WHAT TO PRODUCE = List every line in the listing below that contains the word "Phone". Capitalization must match.

DATA SUPPLIED =
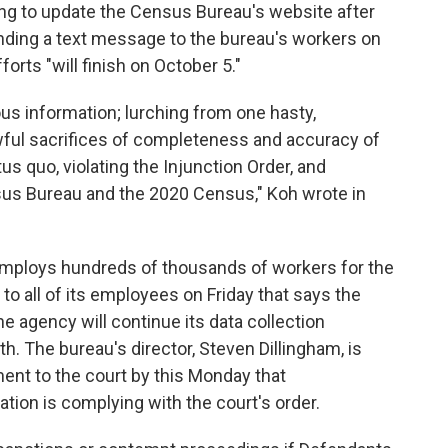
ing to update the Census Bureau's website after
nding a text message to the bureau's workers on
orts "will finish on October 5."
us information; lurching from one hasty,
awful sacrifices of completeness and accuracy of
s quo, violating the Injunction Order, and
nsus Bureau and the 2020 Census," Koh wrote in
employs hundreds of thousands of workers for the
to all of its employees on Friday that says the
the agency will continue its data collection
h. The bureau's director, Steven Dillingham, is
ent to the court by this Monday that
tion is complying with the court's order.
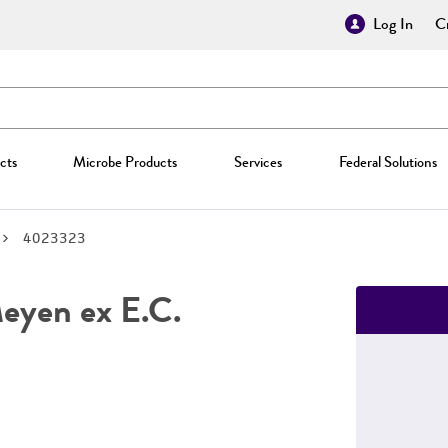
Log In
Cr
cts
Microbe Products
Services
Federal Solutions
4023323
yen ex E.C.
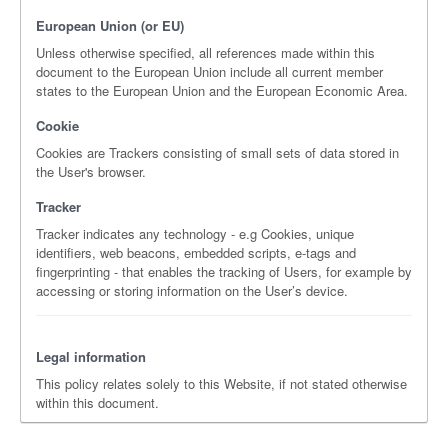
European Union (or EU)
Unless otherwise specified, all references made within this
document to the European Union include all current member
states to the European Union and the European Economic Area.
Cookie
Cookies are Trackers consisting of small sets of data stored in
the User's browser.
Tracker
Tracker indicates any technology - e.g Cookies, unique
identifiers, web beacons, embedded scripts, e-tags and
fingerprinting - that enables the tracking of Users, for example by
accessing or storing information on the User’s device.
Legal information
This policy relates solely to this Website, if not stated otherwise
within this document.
...
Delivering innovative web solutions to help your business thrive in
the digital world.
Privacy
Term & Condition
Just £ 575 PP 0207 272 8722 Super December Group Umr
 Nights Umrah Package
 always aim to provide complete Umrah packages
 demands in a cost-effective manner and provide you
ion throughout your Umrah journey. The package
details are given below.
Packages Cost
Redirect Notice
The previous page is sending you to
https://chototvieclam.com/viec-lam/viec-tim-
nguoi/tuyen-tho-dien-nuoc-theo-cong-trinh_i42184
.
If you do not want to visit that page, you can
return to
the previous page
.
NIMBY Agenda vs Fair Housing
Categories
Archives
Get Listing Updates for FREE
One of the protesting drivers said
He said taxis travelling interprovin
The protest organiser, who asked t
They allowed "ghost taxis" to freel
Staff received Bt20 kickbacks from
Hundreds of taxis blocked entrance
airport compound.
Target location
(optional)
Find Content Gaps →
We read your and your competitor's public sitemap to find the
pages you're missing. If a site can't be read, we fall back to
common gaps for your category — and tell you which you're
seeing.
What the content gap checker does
--
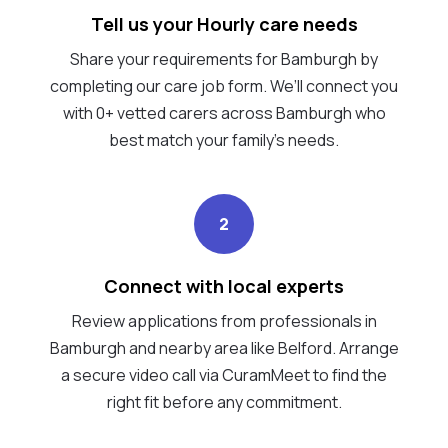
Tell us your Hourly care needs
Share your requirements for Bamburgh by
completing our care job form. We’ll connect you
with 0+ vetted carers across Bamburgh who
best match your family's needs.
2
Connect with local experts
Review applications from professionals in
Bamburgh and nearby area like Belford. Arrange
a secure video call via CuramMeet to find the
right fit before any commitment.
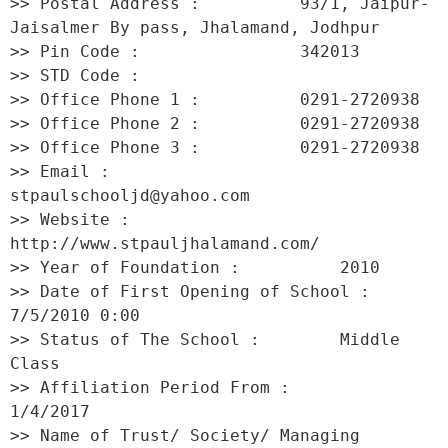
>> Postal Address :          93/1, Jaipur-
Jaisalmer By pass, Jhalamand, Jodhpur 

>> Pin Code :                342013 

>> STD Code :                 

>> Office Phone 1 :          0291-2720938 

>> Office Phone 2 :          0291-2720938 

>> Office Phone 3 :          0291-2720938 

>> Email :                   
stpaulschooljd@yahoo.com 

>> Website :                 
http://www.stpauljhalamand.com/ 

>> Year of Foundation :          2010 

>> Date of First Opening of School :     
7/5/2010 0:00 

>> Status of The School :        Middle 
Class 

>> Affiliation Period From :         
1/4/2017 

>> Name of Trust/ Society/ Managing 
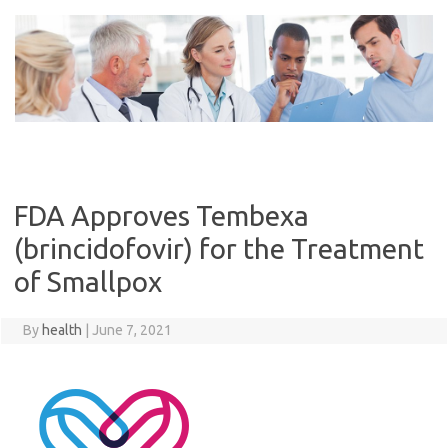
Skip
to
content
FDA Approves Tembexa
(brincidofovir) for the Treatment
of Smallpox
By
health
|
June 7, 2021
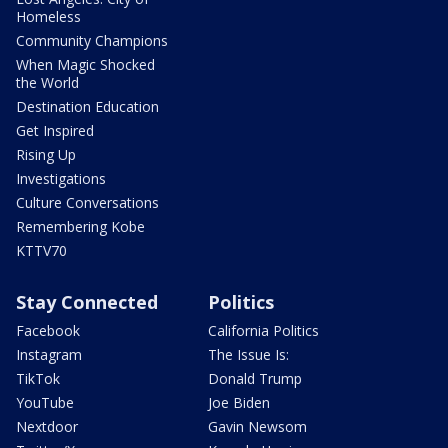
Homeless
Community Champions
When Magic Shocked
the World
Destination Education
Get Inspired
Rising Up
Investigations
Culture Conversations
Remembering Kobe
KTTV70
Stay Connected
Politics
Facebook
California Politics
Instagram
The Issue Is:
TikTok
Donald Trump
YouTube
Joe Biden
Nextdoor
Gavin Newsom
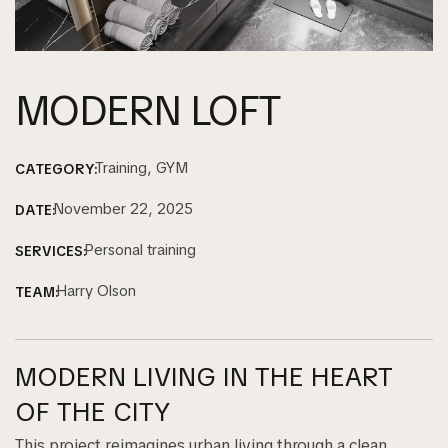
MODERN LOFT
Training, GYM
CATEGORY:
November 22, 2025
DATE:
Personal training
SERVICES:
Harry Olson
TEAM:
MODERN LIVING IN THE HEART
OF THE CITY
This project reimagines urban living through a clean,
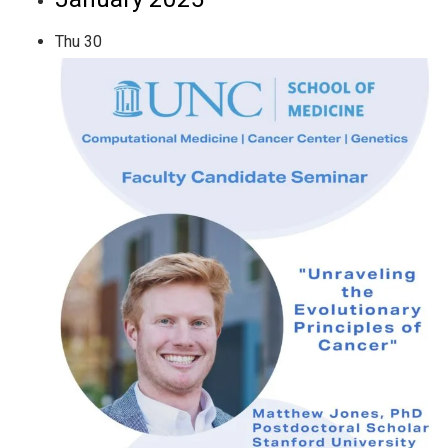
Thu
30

TASK RESPONSE =
>> Office Phone 1 :          0291-2720938 
>> Office Phone 2 :          0291-2720938 
>> Office Phone 3 :          0291-2720938 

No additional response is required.